技術者だった私の父は、若い頃手描きで設計図面を沢山描いていました。
子供の頃は、ボツになった手描きの大きな青図を大量に持ち帰ってくるので、その裏によくお絵かきをして遊んでいたものです。
 
ある時からCADで図面を描くようになると、ソコンの苦手な父は作図をCADスタッフに任せて、指示する立場に変わっていきました。
父にCADをやったらと何度か言ったのですが、パソコンが苦手だということもあり、「CADなんかできても仕方ない」と、まったくやる気を示しませんでした。
 
定年後にまだ元気なので、じゃあ再就職でも、というところ、製図で仕事を探そうにも世の中はみんなCADありき。

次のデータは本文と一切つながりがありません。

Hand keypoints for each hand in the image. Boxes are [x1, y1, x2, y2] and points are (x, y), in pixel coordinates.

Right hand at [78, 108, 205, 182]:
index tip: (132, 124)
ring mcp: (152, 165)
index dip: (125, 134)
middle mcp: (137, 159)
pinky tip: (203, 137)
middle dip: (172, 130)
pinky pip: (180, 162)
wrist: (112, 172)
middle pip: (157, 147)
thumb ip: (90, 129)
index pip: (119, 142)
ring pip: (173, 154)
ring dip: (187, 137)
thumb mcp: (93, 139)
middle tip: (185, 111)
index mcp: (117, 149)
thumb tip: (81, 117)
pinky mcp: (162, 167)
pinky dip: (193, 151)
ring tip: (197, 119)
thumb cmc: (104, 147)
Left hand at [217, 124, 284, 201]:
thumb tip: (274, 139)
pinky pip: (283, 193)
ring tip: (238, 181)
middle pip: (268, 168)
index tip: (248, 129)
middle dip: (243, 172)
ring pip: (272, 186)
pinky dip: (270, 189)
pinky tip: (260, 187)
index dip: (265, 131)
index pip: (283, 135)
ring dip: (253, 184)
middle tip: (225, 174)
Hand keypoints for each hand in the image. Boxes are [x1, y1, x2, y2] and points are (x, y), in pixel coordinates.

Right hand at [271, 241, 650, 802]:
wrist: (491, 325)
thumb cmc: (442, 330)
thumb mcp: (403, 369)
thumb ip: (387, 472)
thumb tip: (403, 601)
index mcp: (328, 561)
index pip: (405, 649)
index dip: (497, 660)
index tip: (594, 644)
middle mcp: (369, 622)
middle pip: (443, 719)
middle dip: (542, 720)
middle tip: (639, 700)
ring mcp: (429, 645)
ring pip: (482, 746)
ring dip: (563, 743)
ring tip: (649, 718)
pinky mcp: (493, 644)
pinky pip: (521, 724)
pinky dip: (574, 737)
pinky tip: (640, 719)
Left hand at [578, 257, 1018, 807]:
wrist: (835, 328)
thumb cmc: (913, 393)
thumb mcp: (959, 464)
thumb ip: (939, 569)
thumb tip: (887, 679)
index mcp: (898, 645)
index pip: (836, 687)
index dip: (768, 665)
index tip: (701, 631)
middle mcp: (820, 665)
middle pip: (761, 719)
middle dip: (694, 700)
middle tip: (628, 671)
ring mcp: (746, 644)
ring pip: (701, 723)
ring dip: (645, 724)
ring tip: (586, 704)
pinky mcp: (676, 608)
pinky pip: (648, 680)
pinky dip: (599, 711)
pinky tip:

CADのスキルがないと、せっかく製図の知識やアイデアや経験は豊富でも、仕事としては難しいようです。
 
 
このように、昔は鉄板とされていた技術やスキルでも、数十年経って世の中のシステムが変わってくると、その技術やスキルの価値が微妙に変わってくる事を最近痛感しています。
 
 
例えばパソコン。
20年前、私が社会人になりたての頃は、パソコンが一般企業にも普及しだした頃で、WORD/EXCELができれば重宝されたものです。
新卒の頃は、上司がペンで書いた下書きの文章をパソコンで打ち、資料作成やお客様にメールを送るなんていう業務を毎日やっていましたが、今考えるとなんて非生産的な仕事なんでしょう・・!
今や上司が自分のパソコンでそのくらいはやりますからね。
 
 
さて、インテリアの仕事。
インテリアの仕事でも、IT革命が吹き荒れています。
現に、インテリアショップやスマホのアプリでも室内空間をシミュレーションするサービスを無料でやっているところがあります。
 
仕様打ち合わせでは、タッチパネルのタブレット端末を使って打ち合わせしているその場で数字や品番を打ち込み、モバイルスキャナーで見積もりをその場で印刷し提示している企業もあります。
 
提案書やイメージボードもパソコンでフォーマット化され、ある程度労力をかけずとも短時間で作成できます。
 
 
このように今まで人が手で行なっていた仕事が、今後もこうしたシステムに取って変わっていくということは言うまでもありません。
 
 
ということは、それまでの仕事で行なっていた知識や技術の価値が少しずつ変わっていくということに意識を向けないといけませんね。
 
 
これからインテリアコーディネーターを目指すみなさんや、今新米ICさんとしてがんばっているみなさんは、「この仕事は10年後に何の価値がある仕事だろうか」ということを考えてみることをお勧めします。
これらのITに取って替わられない仕事の価値を見つけていく事が今後の仕事探しやキャリアアップの重要なキーポイントになってくると思います。
 
 
また、IT技術を「使う側に回る」ということを念頭に知識や技術を積み上げていくことにも、意識を向けていただければと思います。